On 1/4/19 3:30 PM, Bruno Haible wrote:
the test case assumes more about the shell's "<&-"
construct than what POSIX requires.
It is like saying that it would be OK for a program, when interrupted
through Ctrl-Z and restarted through 'fg', to stop processing and exit
with a message "read: Interrupted system call".
I don't see the analogy at all. Currently diffutils has a test shell
script that is not portable POSIX code. Although we've worked around the
problem with HP-UX by hacking on 'diff' itself, there are plausible
POSIX platforms where our current hack will not work. It's not
unreasonable to expect that test scripts should limit themselves to
POSIX features so that they are as portable as reasonably possible.

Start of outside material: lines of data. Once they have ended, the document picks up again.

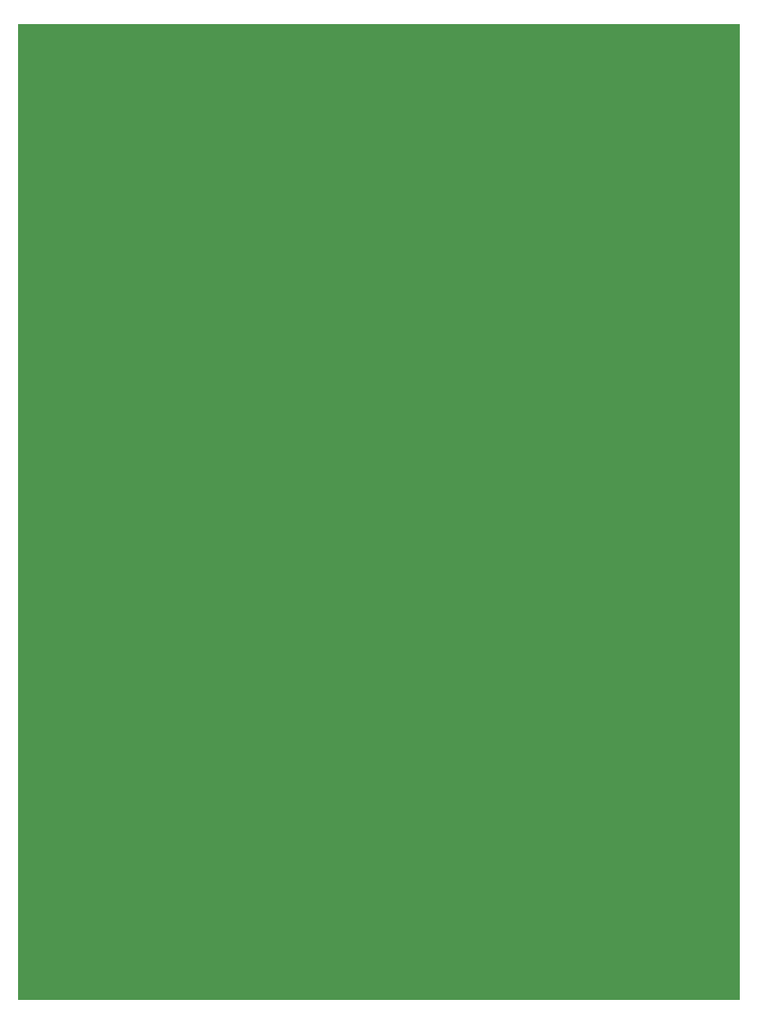
<source format=gbr>
G04 #@! TF.FileFunction,Copper,L2,Inr*
%FSLAX46Y46*%
G04 Gerber Fmt 4.6, Leading zero omitted, Abs format (unit mm)*
G04 Created by KiCad (PCBNEW 7.0.10) date 2025-07-12*
%MOMM*%
%LPD*%
G01*
G04 APERTURE LIST*
%ADD10C,0.500000*%
G04 APERTURE END LIST*
G04 #@! TF.FilePolarity,Positive*
G04 #@! TF.SameCoordinates,Original*
G36*
G01X2000000Y2000000D02*
G01X73000000Y2000000D01*
G01X73000000Y98000000D01*
G01X2000000Y98000000D01*
G01X2000000Y2000000D01*
G37*
M02*
</source>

POSIX allowed the kernel to return from a
read() system call with errno = EINTR. But users don't want this. So it
was seen as a bug in the program, and fixed.

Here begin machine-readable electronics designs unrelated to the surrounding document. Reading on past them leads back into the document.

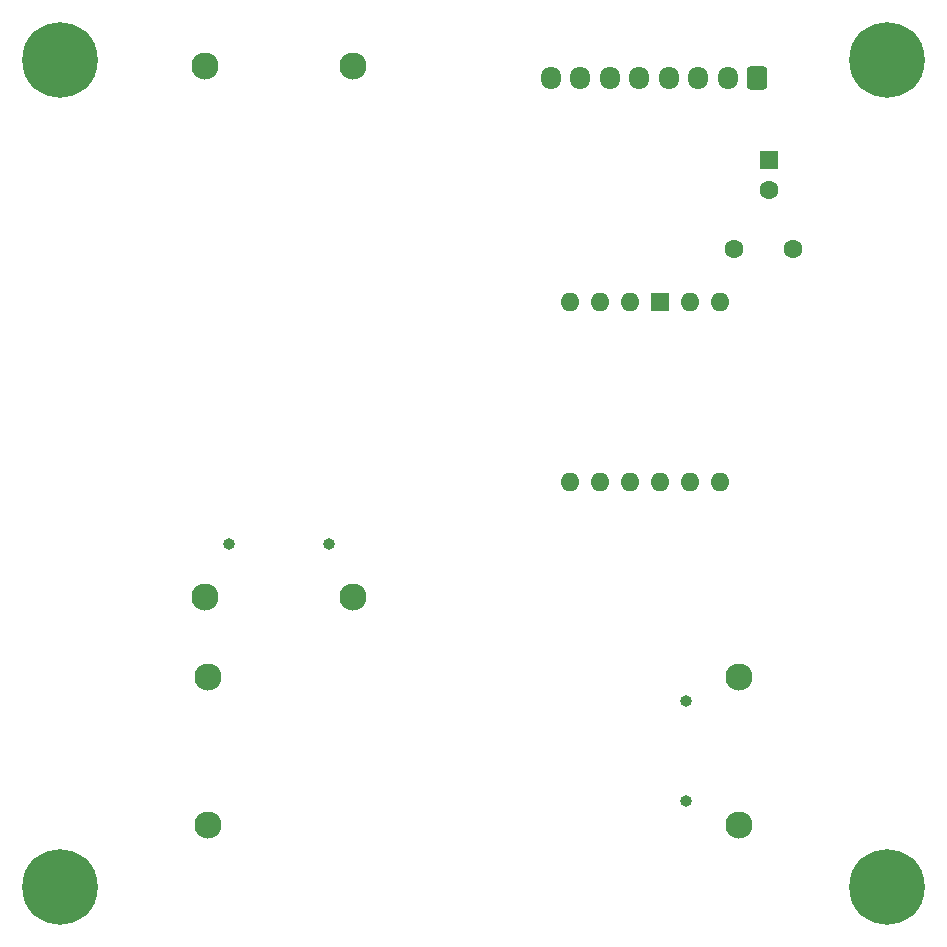
<source format=gbr>
%TF.GenerationSoftware,KiCad,Pcbnew,9.0.4*%
%TF.CreationDate,2025-10-27T02:18:45+05:45*%
%TF.ProjectId,magnetorquer,6d61676e-6574-46f7-9271-7565722e6b69,rev?*%
%TF.SameCoordinates,Original*%
%TF.FileFunction,Soldermask,Top*%
%TF.FilePolarity,Negative*%
%FSLAX46Y46*%
G04 Gerber Fmt 4.6, Leading zero omitted, Abs format (unit mm)*
G04 Created by KiCad (PCBNEW 9.0.4) date 2025-10-27 02:18:45*
%MOMM*%
%LPD*%
G01*
G04 APERTURE LIST*
G04 Aperture macros list*
%AMRoundRect*
0 Rectangle with rounded corners*
0 $1 Rounding radius*
0 $2 $3 $4 $5 $6 $7 $8 $9 X,Y pos of 4 corners*
0 Add a 4 corners polygon primitive as box body*
4,1,4,$2,$3,$4,$5,$6,$7,$8,$9,$2,$3,0*
0 Add four circle primitives for the rounded corners*
1,1,$1+$1,$2,$3*
1,1,$1+$1,$4,$5*
1,1,$1+$1,$6,$7*
1,1,$1+$1,$8,$9*
0 Add four rect primitives between the rounded corners*
20,1,$1+$1,$2,$3,$4,$5,0*
20,1,$1+$1,$4,$5,$6,$7,0*
20,1,$1+$1,$6,$7,$8,$9,0*
20,1,$1+$1,$8,$9,$2,$3,0*%
G04 Aperture macros list end*
%ADD10O,1.600000X1.600000*%
%ADD11R,1.600000X1.600000*%
%ADD12RoundRect,0.250000X0.600000X0.725000X-0.600000X0.725000X-0.600000X-0.725000X0.600000X-0.725000X0*%
%ADD13O,1.700000X1.950000*%
%ADD14RoundRect,0.250000X-0.550000X0.550000X-0.550000X-0.550000X0.550000X-0.550000X0.550000X0.550000X0*%
%ADD15C,1.600000*%
%ADD16C,2.300000*%
%ADD17O,1.000000X1.000000*%
%ADD18C,0.800000*%
%ADD19C,6.400000*%
G04 APERTURE END LIST*
D10*
%TO.C,U1*%
X48150000Y-40730000D03*
X50690000Y-40730000D03*
X53230000Y-40730000D03*
X55770000Y-40730000D03*
X58310000Y-40730000D03*
X60850000Y-40730000D03*
X60850000Y-25490000D03*
X58310000Y-25490000D03*
D11*
X55770000Y-25490000D03*
D10*
X53230000Y-25490000D03*
X50690000Y-25490000D03*
X48150000Y-25490000D03*
%TD*%
D12*
%TO.C,J3*%
X64000000Y-6500000D03*
D13*
X61500000Y-6500000D03*
X59000000Y-6500000D03*
X56500000Y-6500000D03*
X54000000Y-6500000D03*
X51500000Y-6500000D03*
X49000000Y-6500000D03*
X46500000Y-6500000D03*
%TD*%
D14*
%TO.C,C2*%
X65000000Y-13500000D03*
D15*
X65000000Y-16000000D03*
%TD*%
%TO.C,C1*%
X67000000Y-21000000D03*
X62000000Y-21000000D03*
%TD*%
D16*
%TO.C,J1*%
X17250000Y-5500000D03*
X17250000Y-50500000D03*
X29750000Y-5500000D03*
X29750000Y-50500000D03*
D17*
X19250000Y-46000000D03*
X27750000Y-46000000D03*
%TD*%
D16*
%TO.C,J2*%
X17500000Y-69750000D03*
X62500000Y-69750000D03*
X17500000Y-57250000D03*
X62500000Y-57250000D03*
D17*
X58000000Y-67750000D03*
X58000000Y-59250000D03*
%TD*%
D18*
%TO.C,REF\u002A\u002A*%
X2600000Y-75000000D03*
X3302944Y-73302944D03*
X3302944Y-76697056D03*
X5000000Y-72600000D03*
D19*
X5000000Y-75000000D03*
D18*
X5000000Y-77400000D03*
X6697056Y-73302944D03*
X6697056Y-76697056D03*
X7400000Y-75000000D03*
%TD*%
%TO.C,REF\u002A\u002A*%
X72600000Y-5000000D03*
X73302944Y-3302944D03*
X73302944Y-6697056D03*
X75000000Y-2600000D03*
D19*
X75000000Y-5000000D03*
D18*
X75000000Y-7400000D03*
X76697056Y-3302944D03*
X76697056Y-6697056D03*
X77400000Y-5000000D03*
%TD*%
%TO.C,REF\u002A\u002A*%
X2600000Y-5000000D03*
X3302944Y-3302944D03*
X3302944Y-6697056D03*
X5000000Y-2600000D03*
D19*
X5000000Y-5000000D03*
D18*
X5000000Y-7400000D03*
X6697056Y-3302944D03*
X6697056Y-6697056D03*
X7400000Y-5000000D03*
%TD*%
%TO.C,REF\u002A\u002A*%
X72600000Y-75000000D03*
X73302944Y-73302944D03*
X73302944Y-76697056D03*
X75000000Y-72600000D03*
D19*
X75000000Y-75000000D03*
D18*
X75000000Y-77400000D03*
X76697056Y-73302944D03*
X76697056Y-76697056D03*
X77400000Y-75000000D03*
%TD*%
M02*

</source>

If by "users" you mean "programs that make system calls", then many
users *do* want that. Certainly Emacs does, and I imagine many other
programs do too. If you meant something else by "users" then I'm not
sure I'm following the analogy.
For the stdin-is-closed situation, the users and developers of many (I
would say most) applications do not want 'open' to hijack stdin.
Although the HP-UX solution to this problem may not be best, it's better
than the traditional behavior as it is a simple change to the kernel
that fixes the issue for all applications, as opposed to the
more-complicated dances we do in openat-safer and friends.

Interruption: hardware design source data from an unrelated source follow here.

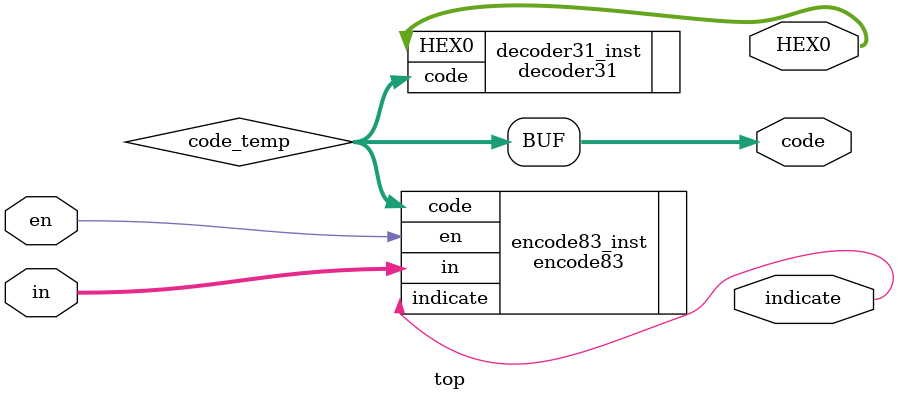
<source format=v>
module top(
        input [6:0] in,
        input en,
        output reg [2:0] code,
        output reg indicate,
        output [7:0] HEX0
    );

    wire [2:0] code_temp;

    encode83 encode83_inst(.in(in), .en(en), .code(code_temp), .indicate(indicate));
    decoder31 decoder31_inst(.code(code_temp), .HEX0(HEX0));

    assign code = code_temp;

endmodule
</source>
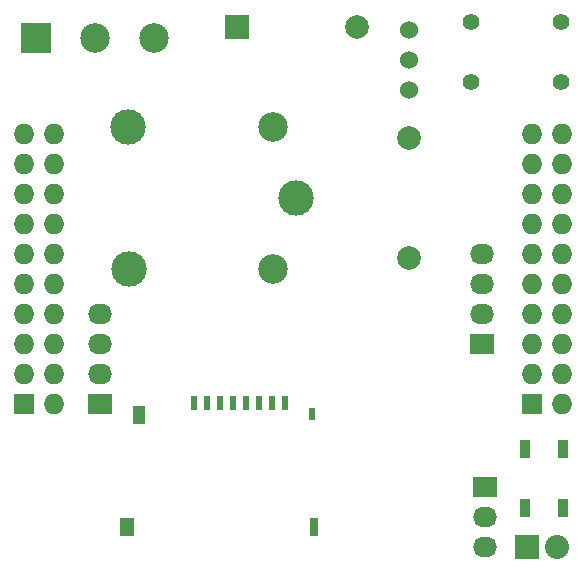
<source format=gbr>
G04 #@! TF.FileFunction,Soldermask,Bot*
%FSLAX46Y46*%
G04 Gerber Fmt 4.6, Leading zero omitted, Abs format (unit mm)*
G04 Created by KiCad (PCBNEW 4.0.2-stable) date Wednesday, 23 November 2016 23:43:31*
%MOMM*%
G01*
G04 APERTURE LIST*
%ADD10C,1.000000*%
%ADD11C,2.500000*%
%ADD12C,3.000000*%
%ADD13C,1.998980*%
%ADD14R,1.998980X1.998980*%
%ADD15R,2.032000X1.727200*%
%ADD16O,2.032000X1.727200*%
%ADD17R,1.727200X1.727200*%
%ADD18O,1.727200X1.727200*%
%ADD19C,1.524000*%
%ADD20C,1.397000*%
%ADD21R,2.032000X2.032000*%
%ADD22O,2.032000X2.032000*%
%ADD23R,0.899160X1.501140*%
%ADD24R,0.500000X1.250000*%
%ADD25R,1.000000X1.500000*%
%ADD26R,0.800000X1.500000*%
%ADD27R,1.200000X1.500000*%
%ADD28R,0.600000X1.000000*%
%ADD29R,2.500000X2.500000*%
G04 APERTURE END LIST*
D10*
D11*
X35050000Y-35550000D03*
D12*
X22850000Y-35550000D03*
X22800000Y-23500000D03*
D11*
X35050000Y-23550000D03*
D12*
X37000000Y-29500000D03*
D13*
X42160000Y-15002540D03*
D14*
X32000000Y-15002540D03*
D15*
X20400000Y-46980000D03*
D16*
X20400000Y-44440000D03*
X20400000Y-41900000D03*
X20400000Y-39360000D03*
D15*
X52800000Y-41880000D03*
D16*
X52800000Y-39340000D03*
X52800000Y-36800000D03*
X52800000Y-34260000D03*
D17*
X14000000Y-47000000D03*
D18*
X16540000Y-47000000D03*
X14000000Y-44460000D03*
X16540000Y-44460000D03*
X14000000Y-41920000D03*
X16540000Y-41920000D03*
X14000000Y-39380000D03*
X16540000Y-39380000D03*
X14000000Y-36840000D03*
X16540000Y-36840000D03*
X14000000Y-34300000D03*
X16540000Y-34300000D03*
X14000000Y-31760000D03*
X16540000Y-31760000D03*
X14000000Y-29220000D03*
X16540000Y-29220000D03*
X14000000Y-26680000D03*
X16540000Y-26680000D03*
X14000000Y-24140000D03*
X16540000Y-24140000D03*
D17*
X57000000Y-47000000D03*
D18*
X59540000Y-47000000D03*
X57000000Y-44460000D03*
X59540000Y-44460000D03*
X57000000Y-41920000D03*
X59540000Y-41920000D03*
X57000000Y-39380000D03*
X59540000Y-39380000D03*
X57000000Y-36840000D03*
X59540000Y-36840000D03*
X57000000Y-34300000D03*
X59540000Y-34300000D03*
X57000000Y-31760000D03*
X59540000Y-31760000D03*
X57000000Y-29220000D03*
X59540000Y-29220000D03*
X57000000Y-26680000D03*
X59540000Y-26680000D03*
X57000000Y-24140000D03*
X59540000Y-24140000D03*
D15*
X53000000Y-54000000D03*
D16*
X53000000Y-56540000D03*
X53000000Y-59080000D03*
D19*
X46600000Y-17800000D03*
X46600000Y-20340000D03*
X46600000Y-15260000D03*
D13*
X46600000Y-24400000D03*
X46600000Y-34560000D03*
D20*
X59420000Y-19700000D03*
X59420000Y-14620000D03*
X51800000Y-19700000D03*
X51800000Y-14620000D03*
D21*
X56600000Y-59100000D03*
D22*
X59140000Y-59100000D03*
D23*
X56399800Y-50750640D03*
X59600200Y-50750640D03*
X59600200Y-55749360D03*
X56399800Y-55749360D03*
D24*
X28350000Y-46900000D03*
X29450000Y-46900000D03*
X30550000Y-46900000D03*
X31650000Y-46900000D03*
X32750000Y-46900000D03*
X33850000Y-46900000D03*
X34950000Y-46900000D03*
X36050000Y-46900000D03*
D25*
X23750000Y-47900000D03*
D26*
X38500000Y-57350000D03*
D27*
X22700000Y-57350000D03*
D28*
X38400000Y-47800000D03*
D11*
X25000000Y-16000000D03*
D29*
X15000000Y-16000000D03*
D11*
X20000000Y-16000000D03*
M02*

</source>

After thinking about this a bit more, the message that I'm getting from
all this is that we should change diffutils to no longer rely on the
"feature" that stdin is closed, and remove the test cases that attempt
to test for this "feature". The feature is not portable to POSIX
platforms. Besides, I doubt whether anybody is using the feature anyway.
I put the feature in many years ago, so I can take the blame for
introducing the misguided feature and the responsibility for taking it out.